The widest use of fiber optics and the most visible is in telecommunications, and it is undoubtedly the harbinger of the Information Age, an age where information moves faster than physical movement, applying circa 1980s onwards. Also the age where Microsoft and Google rise to world prominence and Intangible Economy or Technocapitalism are the world’s primary economic activity and the competitive advantage relies on how information is transmitted through fiber optics.
Yet understanding fiber optics and the applied science principle is rather easy. In fact the concept of periscopes resemble closely to that of refraction, an element that is extremely important in fiber optics (though of course periscope doesn’t employ refraction index in its elements).
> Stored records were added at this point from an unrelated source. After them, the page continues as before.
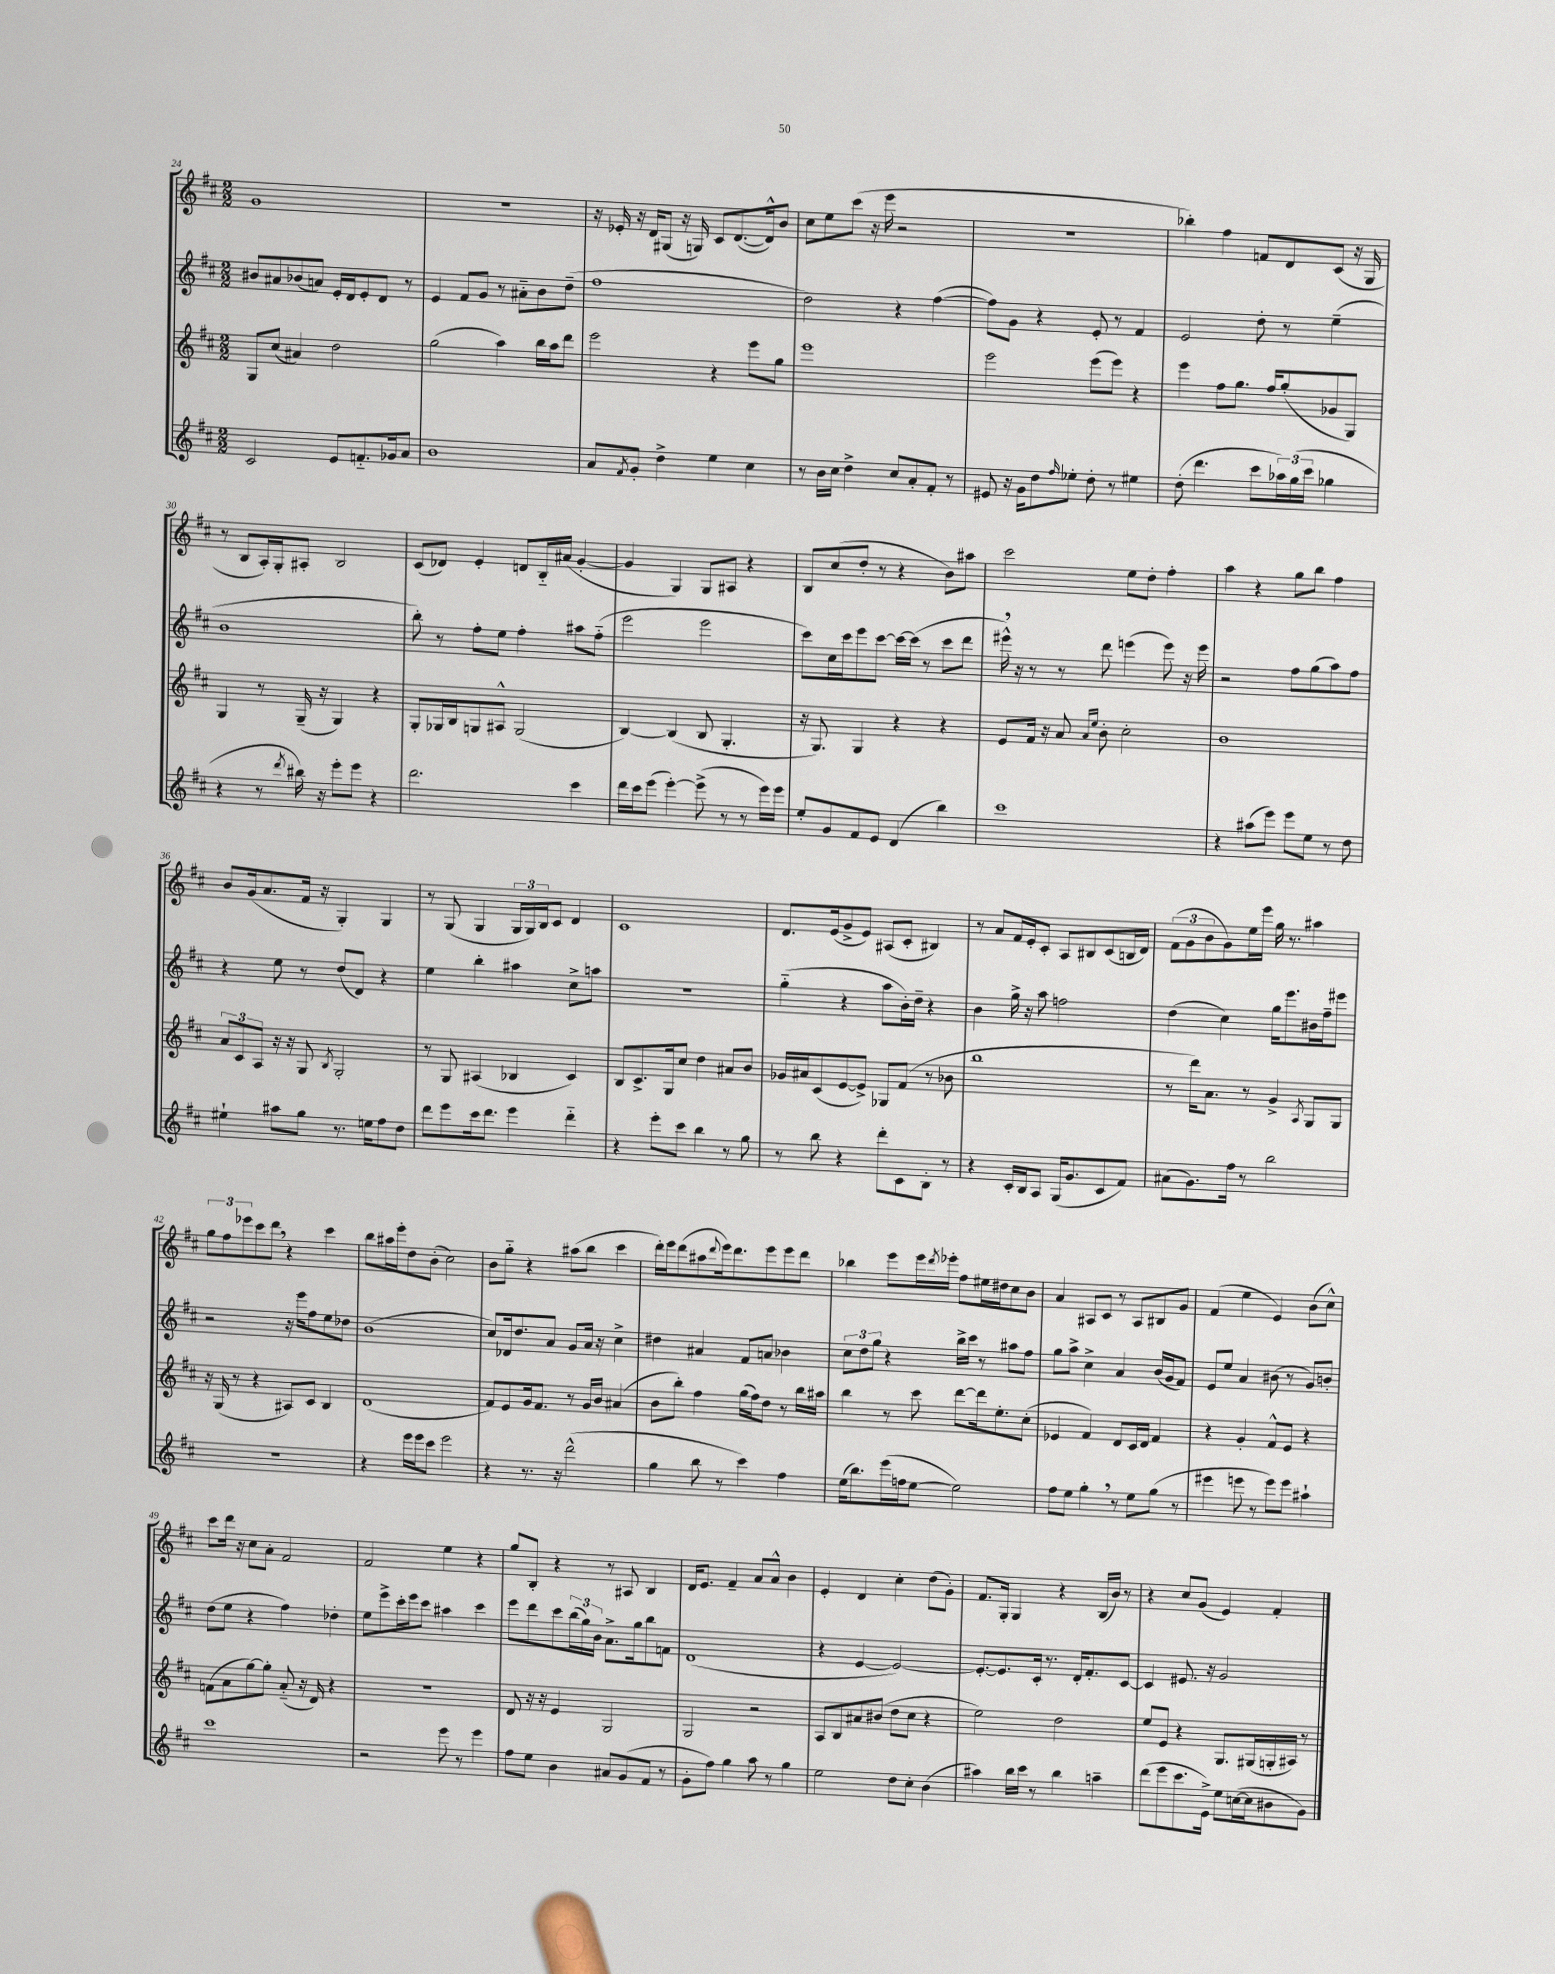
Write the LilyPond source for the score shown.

<<
\new StaffGroup <<
\new Staff = "s0" {
    \clef treble \key d \major \numericTimeSignature \time 2/2
    g'1 |
    R1 |
    r16 ees'16-. r16 d'16 gis8( r16 g16) cis'8 d'8.~( d'16-^) b'8 |
    cis''8 e''8 cis'''8( r16 e'''16 r2 |
    R1 |
    bes''4-.) fis''4 f'8 d'8 cis'8( r16 g16 |
    r8 b8 a16-.) g16-. ais8-. b2 |
    cis'8( des'8) e'4-. d'8 b16-_ ais'16( g'4~-. |
    g'4 g4) g8 ais8 r4 |
    b8 cis''8( d''8-. r8 r4 b'8) ais''8 |
    cis'''2 e''8 d''8-. fis''4-. |
    a''4 r4 g''8 b''8 fis''4 |
    b'8 g'16( a'8. fis'16 r16 g4-.) g4 |
    r8 g8( g4 \tuplet 3/2 { g16 g16) b16 } cis'8 d'4 |
    cis'1 |
    d'8. e'16( g'8-> e'8) ais8( cis'8-. bis4) |
    r8 a'8 fis'16 e'16-. cis'8-. a8 bis8 cis'8( b16 d'16) |
    \tuplet 3/2 { fis'8( g'8 b'8 } g'8) e''16 e'''16 g''16 r8. ais''4 |
    \tuplet 3/2 { g''8 fis''8 ees'''8 } cis'''8 d'''8 \breathe r4 cis'''4 |
    b''8 ais''16 e'''16-. d''8 b'8-.( cis''2) |
    b'8 g''8-_ r4 ais''8( b''8 cis'''4 |
    d'''16-.) e'''16 d'''8( ais''8 \appoggiatura { d'''8 } e'''16) d'''8. e'''8 e'''8 d'''8 |
    bes''4 e'''8 e'''16 \acciaccatura { d'''8 } ees'''16-. fis''8 eis''16 dis''16 cis''8 b'8 |
    a'4 ais8 cis'8 r8 ais8 bis8 g'8 |
    fis'4( e''4 e'4) b'8( cis''8-^) |
    cis'''8 d'''16 r16 cis''8 a'8-. fis'2 |
    fis'2 e''4 r4 |
    g''8 b8-. r4 r8 ais8 b4 |
    d'16 e'8. fis'4-- a'8 a'8-^ b'4 |
    e'4-. d'4 cis''4-. d''8( g'8-.) |
    fis'8. g16-. g4 r4 b16( b'16) r8 |
    r4 cis''8 g'8( e'4) fis'4-. \bar "|." |
}
\new Staff = "s1" {
    \clef treble \key d \major \numericTimeSignature \time 2/2
    bis'8 ais'8 bes'8( a'8) e'16-. d'16 e'8-. d'8 r8 |
    e'4 fis'8 g'8 r8 ais'8-_ b'8 d''8--( |
    fis''1 |
    d''2) r4 fis''4~( |
    fis''8) g'8 r4 e'8-. r8 fis'4 |
    e'2 d''8-. r8 e''4--( |
    b'1 |
    b''8-.) r8 fis''8-. e''8 fis''4-. ais''8 fis''8-_( |
    e'''2 e'''2 |
    cis'''8) cis''16 cis'''16 e'''8 cis'''8~ cis'''16~ cis'''16( r8 cis'''8 d'''8 |
    eis'''16-^) \breathe r16 r8 r8 d'''8 e'''4( e'''8) r16 e'''16 |
    r2 fis''8 g''8( a''8) fis''8 |
    r4 e''8 r8 d''8( d'8) r4 |
    e''4 b''4-. ais''4 cis''8-> a''8 |
    R1 |
    g''4-_( r4 a''8 b'16-.) d''16-- r4 |
    b'4 g''16-> r16 a''8 f''2 |
    d''4( cis''4) g''16 e'''8. bis'16 fis''16-- eis'''8 |
    r2 r16 e'''16 fis''8 e''8 des''8 |
    b'1( |
    cis''8) des'16 d''8. a'8 g'8 a'16 r16 cis''4-> |
    dis''4 ais'4 fis'8 a'8 bes'4 |
    \tuplet 3/2 { cis''8 d''8 g''8 } r4 b''16-> cis'''16 r8 ais''8 fis''8 |
    g''8 a''8-> cis''4-> a'4 b'16( g'16 fis'8) |
    e'8 e''8 a'4 bis'8( r8 g'8) b'8-. |
    d''8( e''8 r4 fis''4) des''4-. |
    e''8 e'''8-> cis'''16-. e'''16 cis'''8 ais''4 cis'''4 |
    e'''8 d'''8 cis'''8 \tuplet 3/2 { b''16( g''16) b'16 } a'8.-> g''16 b''8 f'8 |
    d'1( |
    r4 e'4~ e'2~) |
    e'8.~-. e'8. cis'16-. r8. d'16-. fis'8.-. cis'8~ |
    cis'4 eis'8. r16 g'2 \bar "|." |
}
\new Staff = "s2" {
    \clef treble \key d \major \numericTimeSignature \time 2/2
    g8 cis''8( ais'4) d''2 |
    g''2( a''4) b''16 a''16 d'''8 |
    e'''2 r4 e'''8 g''8 |
    e'''1 |
    e'''2 e'''8( e'''8) r4 |
    e'''4 fis''8 g''8. fis''16 g''8-.( ges'8 g8) |
    g4 r8 g16--( r16 g4) r4 |
    g8-. ges16 b16 g8 ais8-^ g2( |
    b4~) b4( b8 g4.-. |
    r16 g8.) g4 r4 r4 |
    e'8 fis'16 r16 a'8 \grace { a'16 e''16 } b'8-. cis''2-. |
    b'1 |
    \tuplet 3/2 { a'8 cis'8 a8 } r16 r16 g8 \acciaccatura { b8 } g2-. |
    r8 g8 ais4( bes4 cis'4) |
    b8 cis'8.-> g16 cis''8 d''4 ais'8 b'8 |
    ges'16 ais'16 cis'8( e'8~ e'8->) ges8 fis'8( r8 bes'8 |
    b''1 |
    r8 d'''16) a'8. r8 g'4-> \acciaccatura { a8 } g8 g8 |
    r16 g16( r8 r4 ais8) cis'8 b4 |
    d'1( |
    fis'8) e'8 g'16 fis'8. r8 g'16 b'16 ais'4( |
    b'8 b''8-.) fis''4 g''16( fis''16) d''8 r8 b''16 ais''16 |
    b''4 r8 cis'''8 d'''8~ d'''16 e''8.-. cis''8-.( |
    ees'4 fis'4) d'8 cis'16 d'16 fis'4 |
    r4 g'4-. fis'8-^ e'8 r4 |
    f'8( a'8 g''8~) g''8-. a'8-_( r16 d'16) r4 |
    R1 |
    d'8 r16 r16 e'4 g2 |
    g2 r2 |
    a8 b8 ais'8 bis'8( d''8 cis''8 r4 |
    e''2) d''2 |
    e''8 e'8 r4 g8. gis16( g16-. ais16) r8 \bar "|." |
}
\new Staff = "s3" {
    \clef treble \key d \major \numericTimeSignature \time 2/2
    cis'2 e'8 f'8.-_ ges'16 a'8 |
    b'1 |
    a'8 \acciaccatura { fis'8 } g'8-. d''4-> e''4 cis''4 |
    r8 b'16 cis''16 d''4-> cis''8 a'8-. fis'8-. r8 |
    eis'8 r16 g'16 d''8 \grace { fis''16 } ees''8-. d''8-. r8 eis''4 |
    d''8-.( d'''4. cis'''8 \tuplet 3/2 { aes''16) g''16( cis'''16 } ges''4 |
    r4 r8 \acciaccatura { d'''8 } bis''16) r16 e'''8-. e'''8 r4 |
    d'''2. cis'''4 |
    d'''16 cis'''16 e'''8( e'''4~-.) e'''8->( r8 r8 e'''16) e'''16 |
    e''8-. g'8 fis'8 e'8 d'4( b''4) |
    cis'''1 |
    r4 ais''8( e'''8) e'''8 e''8 r8 d''8 |
    eis''4-! ais''8 g''8 r8. e''16 fis''8 d''8 |
    d'''8 e'''8 cis'''16 d'''8. e'''4 d'''4-_ |
    r4 e'''8-. cis'''8 b''4 r8 g''8 |
    r8 b''8 r4 d'''8-. cis'8 b8-. r8 |
    r4 cis'16-. b16 a8 g16( g'8. cis'8 fis'8) |
    ais'8( g'8.) fis''16 r8 b''2 |
    R1 |
    r4 e'''16 e'''16 cis'''8 e'''2 |
    r4 r8. r16 d'''2-^( |
    g''4 b''8 r8 cis'''4) fis''4 |
    e''16( b''8.) e'''16( f''16 e''8~ e''2) |
    fis''8 e''8 g''4-. \breathe r8 e''8 g''8( r8 |
    eis'''4 e'''8 r8 e'''8) e'''8 ais''4-! |
    cis'''1 |
    r2 e'''8 r8 e'''4 |
    fis''8 e''8 b'4 ais'8 g'8( fis'8 r8 |
    g'8-. fis''8) g''4 a''8 r8 g''4 |
    e''2 d''8 cis''8-. b'4( |
    ais''4) b''16 cis'''16 r8 b''4 a''4-- |
    d'''8( e'''8 cis'''8. e'16->) e''8 c''16~( c''16 bis'8 g'8) \bar "|." |
}
>>
>>
\layout { \context { \Score currentBarNumber = #24 } }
Understanding Fiber Optics
Fiber optics is a branch of applied science that deals specifically with optical fibers. These optical fibers are either made of plastic or glass, but with materials that are strictly regulated to meet a standard in refraction index. Refraction Index is the phase velocity in which light can travel along the fiber. For simpler comparisons, it’s the reflecting ability of a material, such that mirrors do tend to reflect light easier than, say, rubber. Check this picture of a fiber optic bundle:
Take note that the bundle of optical fibers shown do not give off light, rather, light had traveled along its length, thus illuminating the entire structure. So you see, as light (or data) is introduced onto one end of the fiber optic cable, light is then transmitted to its entire length, others dispelling to the sides (thus the illumination) and losing intensity (attenuation). But what happens if it is wrapped in a layer that has lower refractive index that light cannot pass through, such as rubber? All of the light will be reflected back and confined within the fiber optic cable. Over long distances, optical fibers like these have the capability to transmit data (as light) in a process called Total Internal Reflection.
That makes the purest glass (least impurities equate to higher refractive index.) and the lowest refractive cladding the optimum materials for optical fiber.